Items from a data source:

■ ■ ■ ■ ■

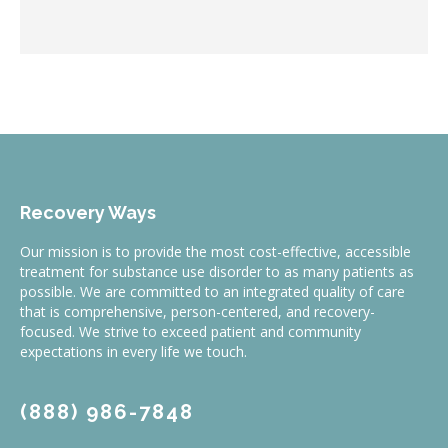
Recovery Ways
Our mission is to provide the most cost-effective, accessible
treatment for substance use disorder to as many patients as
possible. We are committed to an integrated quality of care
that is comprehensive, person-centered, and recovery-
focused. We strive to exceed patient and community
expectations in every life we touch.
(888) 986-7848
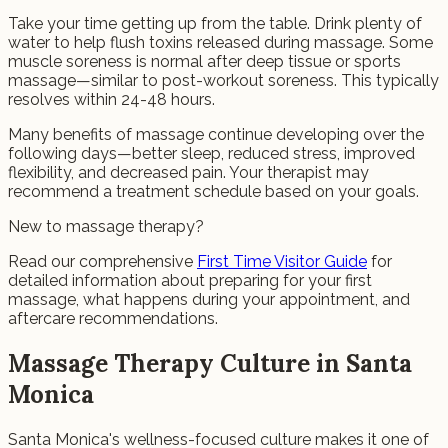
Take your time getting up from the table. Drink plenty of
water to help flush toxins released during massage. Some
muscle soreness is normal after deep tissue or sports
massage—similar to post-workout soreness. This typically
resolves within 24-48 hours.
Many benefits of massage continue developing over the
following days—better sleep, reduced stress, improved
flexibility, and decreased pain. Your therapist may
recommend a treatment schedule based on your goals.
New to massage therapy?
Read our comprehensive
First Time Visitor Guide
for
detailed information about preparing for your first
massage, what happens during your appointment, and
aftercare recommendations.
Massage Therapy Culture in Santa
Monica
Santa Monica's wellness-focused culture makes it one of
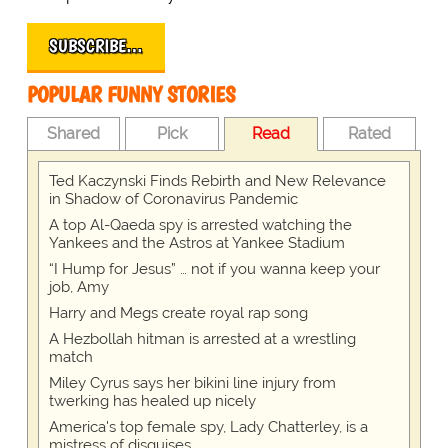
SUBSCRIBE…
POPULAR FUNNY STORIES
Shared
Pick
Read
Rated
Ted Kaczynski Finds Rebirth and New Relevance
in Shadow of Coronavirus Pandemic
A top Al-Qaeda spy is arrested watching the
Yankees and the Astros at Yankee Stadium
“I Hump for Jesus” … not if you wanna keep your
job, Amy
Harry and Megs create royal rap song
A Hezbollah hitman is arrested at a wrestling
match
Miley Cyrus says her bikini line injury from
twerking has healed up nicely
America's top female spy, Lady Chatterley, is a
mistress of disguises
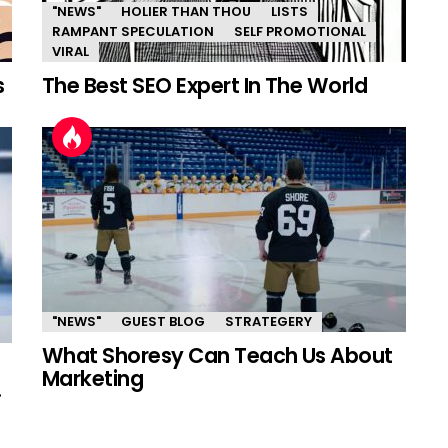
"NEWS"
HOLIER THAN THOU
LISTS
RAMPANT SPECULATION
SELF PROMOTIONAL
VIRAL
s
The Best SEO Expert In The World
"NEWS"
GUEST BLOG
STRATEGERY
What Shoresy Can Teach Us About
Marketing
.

■ ■ ■ ■ ■

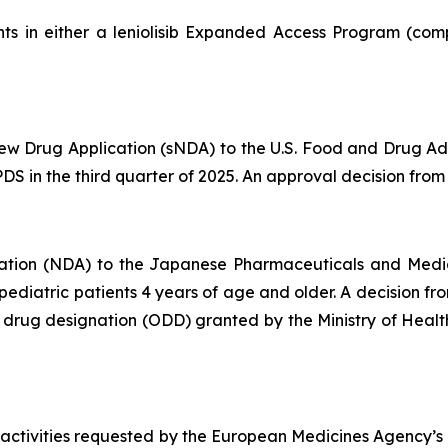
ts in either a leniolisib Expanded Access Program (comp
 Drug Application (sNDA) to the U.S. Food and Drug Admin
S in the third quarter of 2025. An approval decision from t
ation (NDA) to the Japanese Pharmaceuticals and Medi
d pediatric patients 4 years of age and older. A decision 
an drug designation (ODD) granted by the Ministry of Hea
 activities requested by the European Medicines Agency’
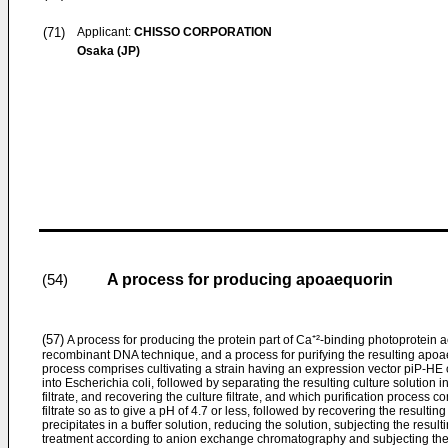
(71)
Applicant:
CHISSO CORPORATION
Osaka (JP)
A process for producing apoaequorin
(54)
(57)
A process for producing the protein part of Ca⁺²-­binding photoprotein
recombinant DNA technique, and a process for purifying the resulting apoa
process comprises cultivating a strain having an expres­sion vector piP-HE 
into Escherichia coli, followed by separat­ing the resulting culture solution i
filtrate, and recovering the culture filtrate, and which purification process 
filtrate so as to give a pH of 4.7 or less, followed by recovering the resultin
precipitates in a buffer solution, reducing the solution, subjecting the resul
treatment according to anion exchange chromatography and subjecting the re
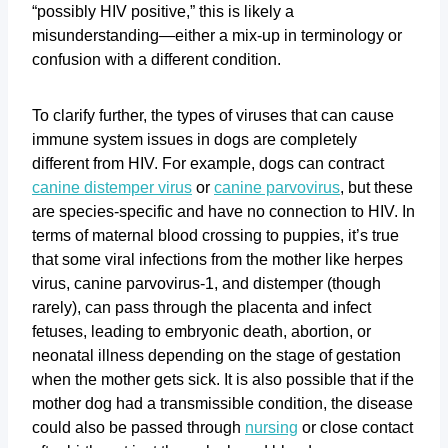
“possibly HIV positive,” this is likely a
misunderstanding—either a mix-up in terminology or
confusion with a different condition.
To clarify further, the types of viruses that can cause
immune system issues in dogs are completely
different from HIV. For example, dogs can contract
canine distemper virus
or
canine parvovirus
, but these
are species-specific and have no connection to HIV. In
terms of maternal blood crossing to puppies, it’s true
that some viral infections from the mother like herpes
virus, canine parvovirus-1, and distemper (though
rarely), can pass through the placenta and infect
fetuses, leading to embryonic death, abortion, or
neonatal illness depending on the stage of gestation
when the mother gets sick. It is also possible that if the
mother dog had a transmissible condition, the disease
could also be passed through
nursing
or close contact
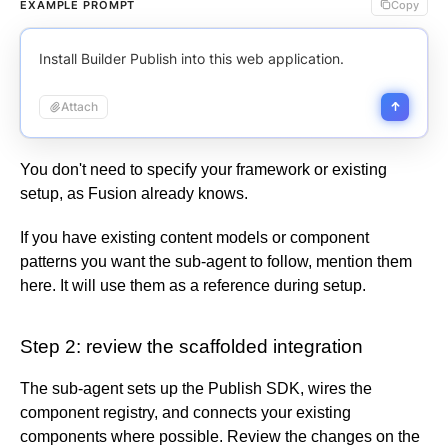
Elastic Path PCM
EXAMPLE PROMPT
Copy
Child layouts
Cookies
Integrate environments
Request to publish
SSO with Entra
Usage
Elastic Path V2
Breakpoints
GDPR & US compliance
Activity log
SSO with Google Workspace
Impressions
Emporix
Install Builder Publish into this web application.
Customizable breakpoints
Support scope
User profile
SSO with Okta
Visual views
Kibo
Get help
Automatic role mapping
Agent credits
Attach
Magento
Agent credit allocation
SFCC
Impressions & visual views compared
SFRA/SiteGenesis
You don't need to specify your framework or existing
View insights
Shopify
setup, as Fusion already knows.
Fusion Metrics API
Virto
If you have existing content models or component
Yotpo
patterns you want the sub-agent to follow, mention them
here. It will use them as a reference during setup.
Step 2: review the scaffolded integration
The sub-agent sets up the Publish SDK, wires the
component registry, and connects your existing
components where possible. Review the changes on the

■ ■ ■ ■ ■

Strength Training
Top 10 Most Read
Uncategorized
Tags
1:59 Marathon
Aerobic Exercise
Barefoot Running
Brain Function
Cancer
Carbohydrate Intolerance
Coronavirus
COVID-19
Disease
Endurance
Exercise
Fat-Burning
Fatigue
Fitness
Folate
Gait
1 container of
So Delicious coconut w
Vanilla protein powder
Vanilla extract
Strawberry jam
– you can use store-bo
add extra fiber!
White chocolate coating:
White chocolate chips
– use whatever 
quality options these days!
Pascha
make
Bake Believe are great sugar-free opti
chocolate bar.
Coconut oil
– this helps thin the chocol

■ ■ ■ ■ ■

What are the lines above, starting at the one with "Recovery Ways" and ending at the one with "focused. We strive"? Give them again exactly, and only them.

Recovery Ways
Our mission is to provide the most cost-effective, accessible
treatment for substance use disorder to as many patients as
possible. We are committed to an integrated quality of care
that is comprehensive, person-centered, and recovery-
focused. We strive to exceed patient and community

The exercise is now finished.